Don’t use Protobuf for Telemetry

Protobuf needs no introduction, but this post argues that you shouldn’t use it for telemetry. The basic premise of this post is that a good telemetry library needs to be lightweight to avoid perturbing the application; inefficient diagnostic tools are self-defeating. Unlike other formats, nested Protobuf messages cannot be written contiguously into a stream without significant buffering. The post doesn’t argue to never use Protobuf, but that the trade-off made by the wire-format itself, as opposed to any existing implementation, is unlikely to work for lightweight message senders.

Protobuf-java is a little heavy

A few months ago I needed to become familiar with the Protobuf wire-format for a proof of concept. The motivation for digging in to the wire-format, rather than just using protobuf-java, was the dimensions of the library, which I would need to bundle in an agent:

$ stat -c %s protobuf-java-3.14.0.jar
1672950

$ jar -tf protobuf-java-3.14.0.jar | grep '.class' | wc -l
669

Just depending on the library adds 1.6MB and nearly 700 classes before you even generate your own message classes. Since the deployment in question was an agent which can’t assume the presence of protobuf-java at runtime, there is no way to avoid bundling the extra 1.6MB. Since the aforementioned agent implements ClassLoader isolation to avoid interfering with application class loading, even if protobuf-java is present at runtime, the classes would need to be loaded again by an isolated ClassLoader.

A tracer only needs to produce messages, so not all of those 669 classes (which doesn’t include your own generated classes) will get loaded, but a lot of them do. Having since implemented library-neutral Protobuf serialisation in Datadog’s sketches-java, I have a reasonable point of comparison to show how many classes get loaded in a write-only context:

@OutputTimeUnit(TimeUnit.MICROSECONDS)
@BenchmarkMode(Mode.AverageTime)
public class Serialize extends BuiltSketchState {

  @Benchmark
  public byte[] serialize() {
    return sketch.serialize().array();
  }

  @Benchmark
  public byte[] toProto() {
    return DDSketchProtoBinding.toProto(sketch).toByteArray();
  }
}

Since I mention a Datadog library and am a Datadog employee, I make clear that none of the opinions presented in this post or elsewhere on this blog represent those of my employer.

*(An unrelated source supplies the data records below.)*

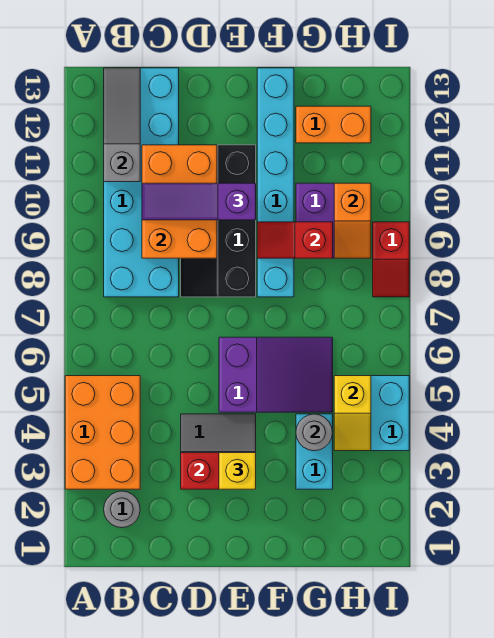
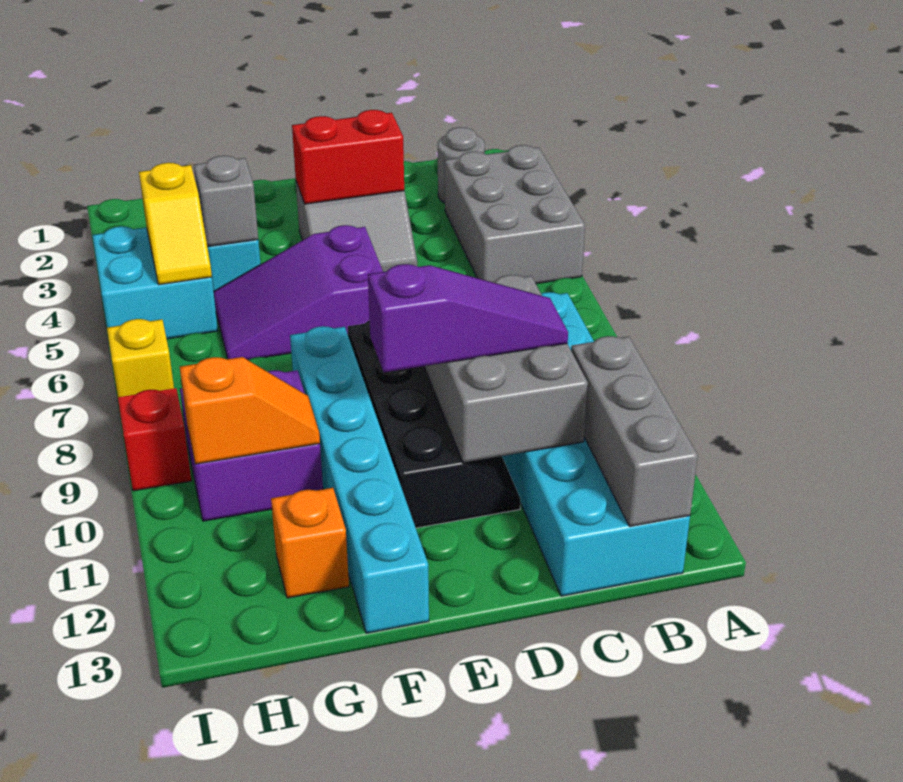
orange brick A3:B5 level 1 -> grey brick A3:B5 level 1
grey slope B11:B13 level 2 top 11 -> grey brick B11:B13 level 2
orange brick C9:D11 level 2 -> grey brick C9:D11 level 2
yellow brick E3 level 3 -> yellow brick I7 level 1
red slope F9:G9 level 2 top G -> none
grey round brick G4 level 2 -> grey brick G4 level 2
orange brick G12:H12 level 1 -> orange brick G12 level 1
yellow slope H4:H5 level 2 top 5 -> yellow slope H4:H5 level 2 top 4
orange slope H9:H10 level 2 top 10 -> orange slope G10:H10 level 2 top H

Each method produces identical bytes, and the purpose of the benchmark above is to compare speeds. One of the methods relies on a single class consisting of fewer than 150 lines of code, including white-space, whereas the other depends on a large library. For the record, the hand-written method serialize above is roughly 10x faster than using protobuf-java, but it’s not the point of this post. By running the benchmark for a single warmup iteration each, with the argument -jvmArgsPrepend "-verbose:class", the classes which are loaded are logged, which I captured in separate files. 276 more classes are loaded when using protobuf-java:

$ wc -l serialize.log 
1400 serialize.log
$ wc -l to_proto.log 
1676 to_proto.log

If you work at a large organisation which has entirely embraced Protobuf, I would not suggest worrying about 1.6MB or a few hundred loaded classes; these costs quickly amortise as you use the library for more features. However, your resource budget for a diagnostic agent which tells you what your application is doing and how it’s performing should be tiny, and I’m not sure protobuf-java can be made to fit in to it, given the isolation constraints for agents outlined above.

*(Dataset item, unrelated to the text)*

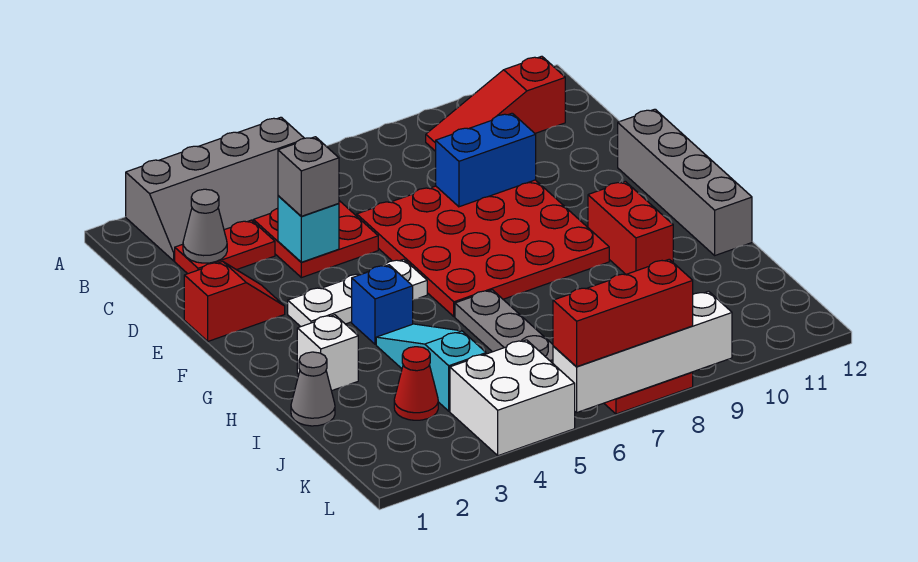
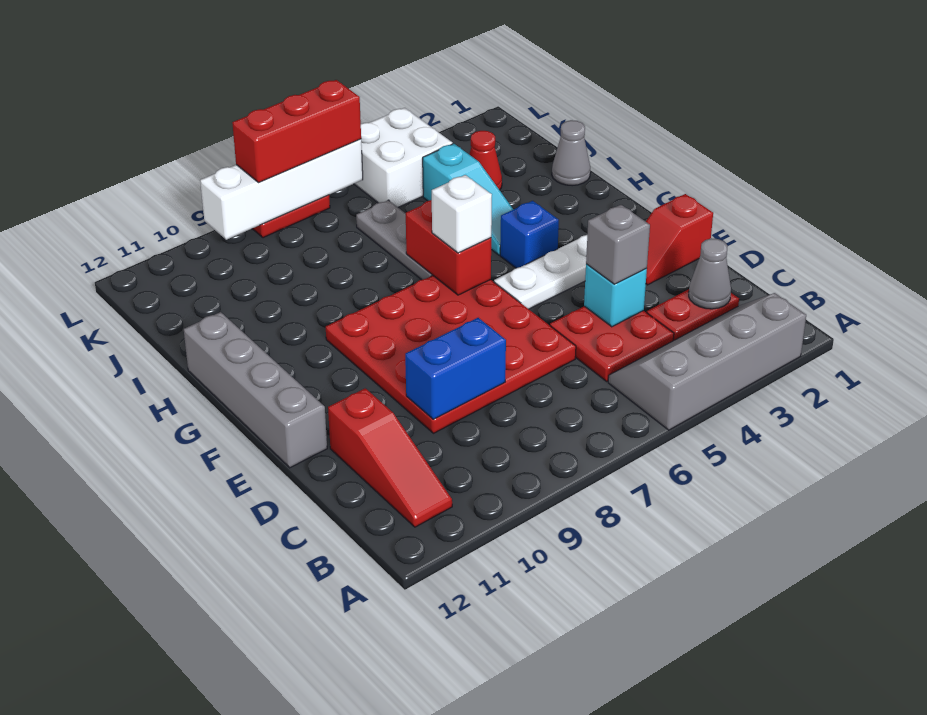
red slope B9:B11 level 1 top 11 -> red slope B11:D11 level 1 top D
red brick G10:H10 level 1 -> red brick G6:H6 level 2
white brick H2 level 1 -> white brick G6 level 3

Length delimiters are costly to produce

This meant that I needed to write my own (which is a lot easier than it sounds if you haven’t done this sort of thing before) so I had to read the only documentation there is on encoding. I couldn’t get the formatter I had written based on my first reading of this document to produce valid protobuf because I had skim-read the section on embedded messages, and because it includes a design decision that would never have occurred to me. When I went back and read it again I was surprised to find that embedded messages are length-prefixed, but the length prefix is varint encoded, which means you don’t know how many bytes you need for the length until you’ve done the serialisation, and it’s recursive.

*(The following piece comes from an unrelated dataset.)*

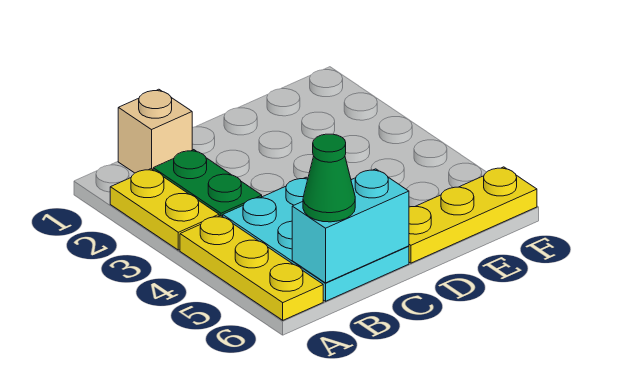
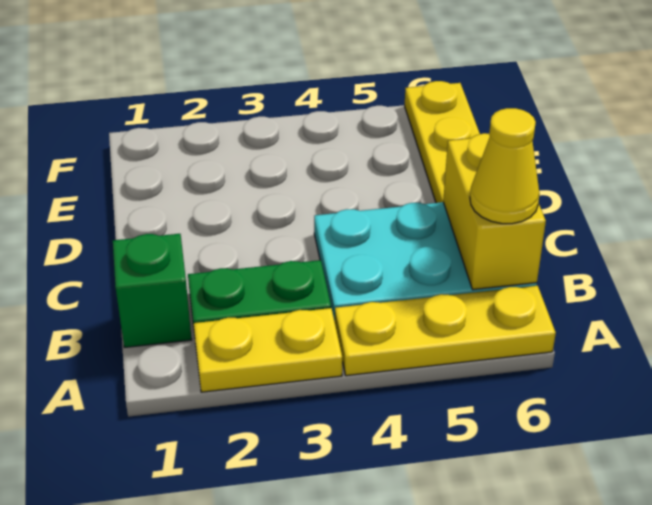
tan brick B1 level 1 -> green brick B1 level 1
cyan brick B6:C6 level 2 -> yellow brick B6:C6 level 2
green cone B6 level 3 -> yellow cone B6 level 3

Length prefixes aren’t unusual in binary formats: BSON documents are prefixed by their sizes in bytes, meaning sub-documents need to be serialised recursively before their lengths can be written. BSON makes this easy by not compressing the document length so you just leave 4 bytes for the length and come back and fill it in when popping document contexts (it can add up to a significant portion of your database though). Msgpack, for example, does apply prefix compression of embedded element lengths (e.g. maps and arrays) but the length is an element count, not a number of bytes, which makes streaming serialisation a lot easier to do.

Protobuf does both, and, consequently, there’s no way to produce nested Protobuf messages without doing something relatively expensive. You must either maintain a stack and copy contents from frame to frame as they are popped, or pre-compute serialised lengths of nested elements recursively; it isn’t possible to simply write serialised output sequentially to a stream as it is with other formats. I abandoned the proof of concept when I found that a streaming zero-allocation msgpack codec I had written was around 6x faster than either protobuf-java or a handwritten Protobuf codec for messages with nesting. Since I couldn’t remove the nesting in the messages I needed to produce, I blamed the wire-format and moved on.

People who actually know Protobuf already know this (it’s literally written in the encoding manual), and understand the benefits which arise from this cost elsewhere (e.g. implementing partial deserialisation is easy, easy to skip over sections of the message), but lots of people don’t seem to understand the cost model the wire-format imposes. If they did, there would probably be a lot less nesting in Protobuf as used in the wild.

This more or less concludes my argument against using Protobuf for telemetry: if you find for yourself that producing Protobuf messages is costly, it’s not even a case of a third party library making the wrong trade-offs for your application; it’s the wire-format itself at fault. If you want to ship telemetry data out of an application and aim to minimise the impact on the application, even if you implement your own zero-allocation, micro-optimised codec, you shouldn’t choose Protobuf.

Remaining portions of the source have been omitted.